Cela dit, en dépit des limitations qui viennent d’être assignées à cette recherche, sa portée ne doit être ni surestimée, ni soumise à des requêtes inadéquates et ainsi amoindrie. La conscience, en tant que phénomène du Dasein, n’est point un fait qui surviendrait et serait parfois sous-la-main. Elle n’« est » que selon le mode d’être du Dasein, et elle ne s’annonce   jamais, à titre de fait, qu’avec et dans l’existence factice. L’exigence d’une « preuve empirique inductive » de la « factualité » de la conscience et de la véracité de sa « voix » procède d’une perversion ontologique du phénomène, perversion à laquelle participe, du reste, toute critique supérieure qui prétendrait que la conscience ne survient que de temps à autre, et lui dénierait ainsi le statut de « fait universellement constaté et constatable ». À de semblables preuves et contre-preuves, il n’est pas question de soumettre le fait de la conscience. Cela n’est point un défaut, mais seulement l’indice de son hétérogénéité ontologique par rapport à tout étant sous-la-main dans le monde ambiant.

La conscience donne « quelque chose » à comprendre, elle ouvre. De cette caractéristique formelle, un impératif résulte : le phénomène doit être repris dans l’ouverture du Dasein. Cette constitution fondamentale de l’étant que nous sommes à chaque fois nous-mêmes est elle-même constituée par l’affection, le comprendre, l’échéance et le parler. L’analyse plus pénétrante de la conscience la dévoilera comme appel. L’appeler est un mode du parler. L’appel de la conscience a le caractère de l’ad-vocation du Dasein vers son pouvoir-être-Soi-même le plus propre, et cela selon la guise de la con-vocation à son être-en-dette le plus propre.

L’interprétation existentiale est nécessairement éloignée de l’entente ontique quotidienne, quand bien même elle dégage les fondements ontologiques de ce que l’explicitation vulgaire de la conscience, dans certaines limites, a toujours compris et, en tant que « théorie » de la conscience, porté à un concept. Aussi l’interprétation existentiale a-t-elle besoin d’une confirmation par une critique de l’explicitation vulgaire de la conscience. À partir du phénomène une fois dégagé peut être fixée la mesure en laquelle il atteste un pouvoir-être authentique du Dasein. À l’appel de la conscience appartient un entendre possible. La compréhension de l’ad-vocation se dévoile comme vouloir-avoir-conscience. [270] Mais, dans ce phénomène est contenu le choisir existentiel - que nous cherchons - du choix d’un être-Soi-même, choisir que nous appelons, conformément à sa structure existentiale, la résolution.

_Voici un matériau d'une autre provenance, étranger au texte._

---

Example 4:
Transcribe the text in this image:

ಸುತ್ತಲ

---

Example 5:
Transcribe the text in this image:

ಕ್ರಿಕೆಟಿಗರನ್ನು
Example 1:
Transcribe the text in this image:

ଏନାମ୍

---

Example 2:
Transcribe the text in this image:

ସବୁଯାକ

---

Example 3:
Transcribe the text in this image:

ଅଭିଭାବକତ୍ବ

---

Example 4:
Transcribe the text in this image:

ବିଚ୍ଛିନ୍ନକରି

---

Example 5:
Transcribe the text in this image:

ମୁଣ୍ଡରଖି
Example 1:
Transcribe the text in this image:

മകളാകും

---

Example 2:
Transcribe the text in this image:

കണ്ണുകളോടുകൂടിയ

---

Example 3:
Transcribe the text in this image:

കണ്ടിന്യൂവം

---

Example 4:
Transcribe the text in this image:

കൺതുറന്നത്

Du coup, le plan des analyses de ce chapitre nous est prédonné : les fondements ontologico-existentiaux de la conscience (§55) ; le caractère d’appel de la conscience (§56) ; la conscience comme appel du souci (§57) ; compréhension de l’ad-vocation et dette (§58) ; l’interprétation existentiale de la conscience et l’explicitation vulgaire de la conscience (§59) ; la structure existentiale du pouvoir-être authentique attesté dans la conscience (§60).


Ver online : Sein und Zeit (1927), ed. Friedrich-Wilhelm von Herrmann, 1977, XIV, 586p. Revised 2018 [GA2]

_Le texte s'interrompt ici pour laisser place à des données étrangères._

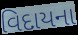
વિદાયના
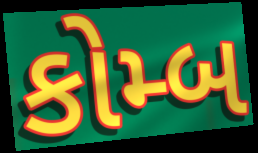
કોમ્બ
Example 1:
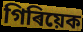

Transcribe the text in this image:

গিৰিয়েক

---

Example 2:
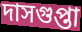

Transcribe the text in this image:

দাসগুপ্তা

[1Cf. supra, §25, p. [114] sq.

[2Cf. supra, §27, p. [126] sq., notamment p. [130].

[3Les considérations qui précédent et qui suivent ont été communiquées sous forme de thèses à l’occasion d’une conférence prononcée à Marboug, en juillet 1924, sous le titre Le concept de temps. (NT: Cette conférence a été traduite en français par M. Haar et M.B. de Launay, dans le collectif Martin Heidegger, Cahiers de l’Herne, 1983)

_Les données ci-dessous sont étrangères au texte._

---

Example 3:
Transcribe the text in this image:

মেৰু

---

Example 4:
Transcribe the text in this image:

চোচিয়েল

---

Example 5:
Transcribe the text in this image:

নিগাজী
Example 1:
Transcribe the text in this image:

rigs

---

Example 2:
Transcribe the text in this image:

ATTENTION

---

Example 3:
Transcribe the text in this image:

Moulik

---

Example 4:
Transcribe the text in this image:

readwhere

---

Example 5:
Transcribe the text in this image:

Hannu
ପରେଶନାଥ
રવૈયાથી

[4NT: Ici comme dans tout le chapitre, la « conscience » (Gewissen) dont parle H. est toujours celle que nous qualifions couramment de « morale », non pas la conscience (Bewusstsein) au sens du rapport à soi primordial du sujet représentant (soi ou autre chose). Lorsque, dans d’autres chapitres, c’est à cette conscience-ci que H. fait allusion, le contexte est toujours assez clair pour qu’il soit superflu de le confirmer.